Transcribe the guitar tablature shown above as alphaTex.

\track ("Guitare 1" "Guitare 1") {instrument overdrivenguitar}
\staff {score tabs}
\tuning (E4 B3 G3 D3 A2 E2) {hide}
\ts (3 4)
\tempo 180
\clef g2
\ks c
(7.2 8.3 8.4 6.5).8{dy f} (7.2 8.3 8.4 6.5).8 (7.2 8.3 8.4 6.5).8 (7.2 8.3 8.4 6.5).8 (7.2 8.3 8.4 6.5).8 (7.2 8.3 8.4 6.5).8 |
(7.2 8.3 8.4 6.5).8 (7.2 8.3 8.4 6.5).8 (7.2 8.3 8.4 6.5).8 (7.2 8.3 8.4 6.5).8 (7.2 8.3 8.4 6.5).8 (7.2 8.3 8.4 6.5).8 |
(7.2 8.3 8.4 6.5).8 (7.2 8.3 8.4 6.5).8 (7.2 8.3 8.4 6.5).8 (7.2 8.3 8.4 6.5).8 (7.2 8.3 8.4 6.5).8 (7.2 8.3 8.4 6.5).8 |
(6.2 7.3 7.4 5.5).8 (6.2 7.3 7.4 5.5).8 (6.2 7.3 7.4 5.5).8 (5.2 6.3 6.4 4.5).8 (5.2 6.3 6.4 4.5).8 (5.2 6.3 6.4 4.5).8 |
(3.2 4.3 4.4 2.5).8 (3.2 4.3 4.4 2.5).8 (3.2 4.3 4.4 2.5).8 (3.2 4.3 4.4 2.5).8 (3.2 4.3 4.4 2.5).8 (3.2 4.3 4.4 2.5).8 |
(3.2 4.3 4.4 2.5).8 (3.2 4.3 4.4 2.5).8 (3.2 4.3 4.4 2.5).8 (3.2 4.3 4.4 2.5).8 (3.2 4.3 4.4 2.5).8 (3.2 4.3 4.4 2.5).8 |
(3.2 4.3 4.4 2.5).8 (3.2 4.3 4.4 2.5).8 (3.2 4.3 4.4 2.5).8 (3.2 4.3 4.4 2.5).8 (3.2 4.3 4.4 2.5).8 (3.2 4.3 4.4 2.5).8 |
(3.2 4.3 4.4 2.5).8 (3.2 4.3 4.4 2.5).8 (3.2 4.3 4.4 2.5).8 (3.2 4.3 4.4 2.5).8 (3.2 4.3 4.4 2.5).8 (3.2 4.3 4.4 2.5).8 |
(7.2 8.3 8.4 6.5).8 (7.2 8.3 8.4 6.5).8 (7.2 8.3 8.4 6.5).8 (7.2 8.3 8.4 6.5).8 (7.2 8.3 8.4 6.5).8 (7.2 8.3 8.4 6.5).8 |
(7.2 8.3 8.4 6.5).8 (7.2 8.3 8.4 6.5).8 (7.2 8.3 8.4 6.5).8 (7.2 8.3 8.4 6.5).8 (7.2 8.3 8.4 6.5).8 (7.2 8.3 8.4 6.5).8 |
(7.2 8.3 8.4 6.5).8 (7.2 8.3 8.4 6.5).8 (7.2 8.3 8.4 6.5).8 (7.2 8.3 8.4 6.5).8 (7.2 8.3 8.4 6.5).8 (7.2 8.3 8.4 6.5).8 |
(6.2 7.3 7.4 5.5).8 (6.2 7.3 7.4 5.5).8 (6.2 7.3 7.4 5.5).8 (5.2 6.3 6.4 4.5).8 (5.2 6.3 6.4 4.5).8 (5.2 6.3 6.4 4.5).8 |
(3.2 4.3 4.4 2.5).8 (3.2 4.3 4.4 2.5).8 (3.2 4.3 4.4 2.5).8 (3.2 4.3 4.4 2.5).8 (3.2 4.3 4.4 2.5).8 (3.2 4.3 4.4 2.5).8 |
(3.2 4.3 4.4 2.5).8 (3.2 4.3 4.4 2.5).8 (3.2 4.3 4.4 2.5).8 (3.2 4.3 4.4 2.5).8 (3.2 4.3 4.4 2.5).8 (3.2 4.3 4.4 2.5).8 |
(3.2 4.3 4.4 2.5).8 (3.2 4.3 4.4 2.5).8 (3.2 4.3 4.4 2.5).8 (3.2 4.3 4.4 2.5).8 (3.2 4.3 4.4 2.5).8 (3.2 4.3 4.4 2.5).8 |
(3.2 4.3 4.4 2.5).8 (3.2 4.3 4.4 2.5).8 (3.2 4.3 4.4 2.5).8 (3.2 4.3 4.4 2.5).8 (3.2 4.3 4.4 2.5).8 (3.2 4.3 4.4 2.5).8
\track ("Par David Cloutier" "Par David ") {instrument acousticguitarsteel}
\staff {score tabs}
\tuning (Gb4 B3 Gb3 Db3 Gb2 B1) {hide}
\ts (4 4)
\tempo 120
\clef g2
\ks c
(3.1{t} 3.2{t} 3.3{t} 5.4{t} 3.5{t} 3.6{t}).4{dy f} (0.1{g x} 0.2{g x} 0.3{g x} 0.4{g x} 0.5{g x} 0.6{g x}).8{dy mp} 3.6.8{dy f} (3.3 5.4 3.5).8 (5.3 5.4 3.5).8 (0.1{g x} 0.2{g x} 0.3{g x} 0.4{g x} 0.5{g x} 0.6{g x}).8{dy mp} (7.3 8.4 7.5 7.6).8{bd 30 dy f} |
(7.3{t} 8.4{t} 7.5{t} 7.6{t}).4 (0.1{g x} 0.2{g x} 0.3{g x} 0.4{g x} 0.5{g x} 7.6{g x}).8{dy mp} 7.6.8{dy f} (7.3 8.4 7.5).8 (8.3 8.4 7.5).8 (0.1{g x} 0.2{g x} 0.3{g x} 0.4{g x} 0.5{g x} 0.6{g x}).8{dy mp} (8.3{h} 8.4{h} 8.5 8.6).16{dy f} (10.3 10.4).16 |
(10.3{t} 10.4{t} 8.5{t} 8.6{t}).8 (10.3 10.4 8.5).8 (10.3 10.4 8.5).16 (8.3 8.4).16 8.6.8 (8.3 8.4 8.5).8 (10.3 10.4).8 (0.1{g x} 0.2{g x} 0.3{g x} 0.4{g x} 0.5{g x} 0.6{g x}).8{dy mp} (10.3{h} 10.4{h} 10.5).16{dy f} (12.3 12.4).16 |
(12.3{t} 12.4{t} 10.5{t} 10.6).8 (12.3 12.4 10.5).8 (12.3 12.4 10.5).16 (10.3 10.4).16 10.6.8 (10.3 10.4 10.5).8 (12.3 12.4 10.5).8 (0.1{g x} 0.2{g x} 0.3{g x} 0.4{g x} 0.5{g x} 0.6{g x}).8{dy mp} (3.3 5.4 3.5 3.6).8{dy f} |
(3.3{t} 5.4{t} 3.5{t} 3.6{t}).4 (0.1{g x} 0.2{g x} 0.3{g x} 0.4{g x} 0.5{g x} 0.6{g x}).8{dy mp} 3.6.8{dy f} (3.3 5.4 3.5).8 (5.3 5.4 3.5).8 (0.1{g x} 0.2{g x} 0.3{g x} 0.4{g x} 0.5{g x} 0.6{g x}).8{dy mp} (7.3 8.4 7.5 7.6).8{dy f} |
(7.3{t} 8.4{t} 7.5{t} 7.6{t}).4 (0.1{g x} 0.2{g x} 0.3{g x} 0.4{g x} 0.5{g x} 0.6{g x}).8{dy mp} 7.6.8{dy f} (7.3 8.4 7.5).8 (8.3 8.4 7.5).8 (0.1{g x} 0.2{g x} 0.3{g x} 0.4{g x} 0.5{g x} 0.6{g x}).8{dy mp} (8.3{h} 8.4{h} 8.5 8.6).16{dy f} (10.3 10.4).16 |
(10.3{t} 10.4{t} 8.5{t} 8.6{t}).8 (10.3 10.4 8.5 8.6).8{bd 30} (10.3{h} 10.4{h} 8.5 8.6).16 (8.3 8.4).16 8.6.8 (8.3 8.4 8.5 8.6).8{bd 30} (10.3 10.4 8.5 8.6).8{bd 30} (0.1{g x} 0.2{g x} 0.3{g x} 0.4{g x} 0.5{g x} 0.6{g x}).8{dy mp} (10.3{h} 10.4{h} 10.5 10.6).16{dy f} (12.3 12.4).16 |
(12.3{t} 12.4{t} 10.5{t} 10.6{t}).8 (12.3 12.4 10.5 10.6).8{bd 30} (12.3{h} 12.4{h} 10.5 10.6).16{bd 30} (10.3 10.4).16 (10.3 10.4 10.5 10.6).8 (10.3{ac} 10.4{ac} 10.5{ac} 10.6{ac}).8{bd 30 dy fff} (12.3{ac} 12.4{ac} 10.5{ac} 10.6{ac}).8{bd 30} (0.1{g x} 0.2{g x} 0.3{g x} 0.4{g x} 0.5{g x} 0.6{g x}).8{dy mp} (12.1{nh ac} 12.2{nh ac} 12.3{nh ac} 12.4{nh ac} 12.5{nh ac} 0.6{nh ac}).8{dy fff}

● ● ● ● ●

> Task statement:
Show each line above that contains the string "track". Case matters.

> Exercise solution:
\track ("Guitare 1" "Guitare 1") {instrument overdrivenguitar}
\track ("Par David Cloutier" "Par David ") {instrument acousticguitarsteel}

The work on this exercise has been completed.